Aim of the task:
Could you copy exactly the lines from the one containing "WHO WE WORK WITH" through the last line of the records, leaving out every picture?

Stored data entries:
=== Begin Enclosure ===

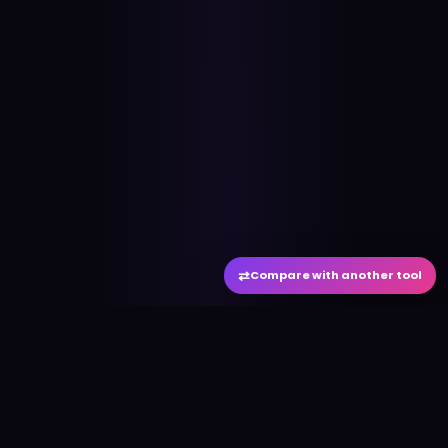
⇄
Compare with another tool
#
aitool
city
Discover the best AI tools and resources. Stay
ahead with cutting-edge technology and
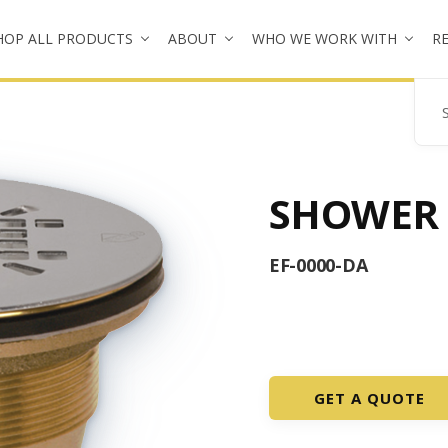
HOP ALL PRODUCTS
ABOUT
WHO WE WORK WITH
R
Se
SHOWER
EF-0000-DA
GET A QUOTE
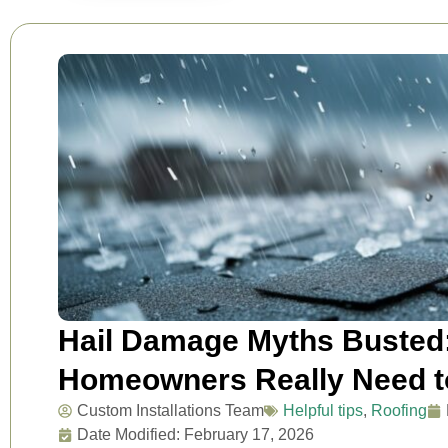
Hail Damage Myths Busted
Homeowners Really Need 
Custom Installations Team
Helpful tips
,
Roofing
Date Modified: February 17, 2026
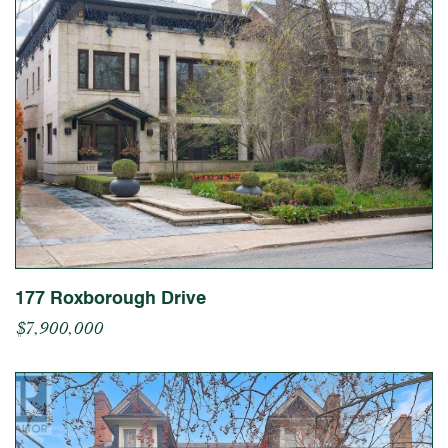
177 Roxborough Drive
$7,900,000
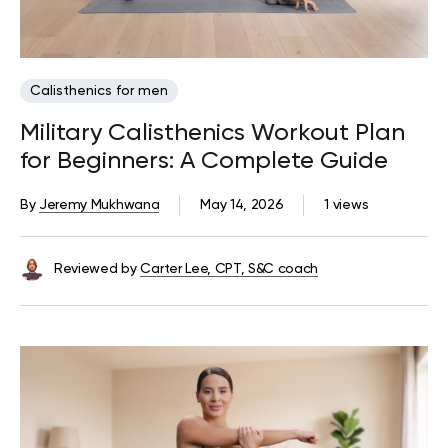
Calisthenics for men
Military Calisthenics Workout Plan
for Beginners: A Complete Guide
By
Jeremy Mukhwana
May 14, 2026
1 views
Reviewed by
Carter Lee, CPT, S&C coach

=== End Enclosure ===

Exercise solution:
WHO WE WORK WITH
R
Se
SHOWER
EF-0000-DA
GET A QUOTE
Hail Damage Myths Busted
Homeowners Really Need 
Custom Installations Team
Helpful tips
,
Roofing
Date Modified: February 17, 2026
177 Roxborough Drive
$7,900,000
Calisthenics for men
Military Calisthenics Workout Plan
for Beginners: A Complete Guide
By
Jeremy Mukhwana
May 14, 2026
1 views
Reviewed by
Carter Lee, CPT, S&C coach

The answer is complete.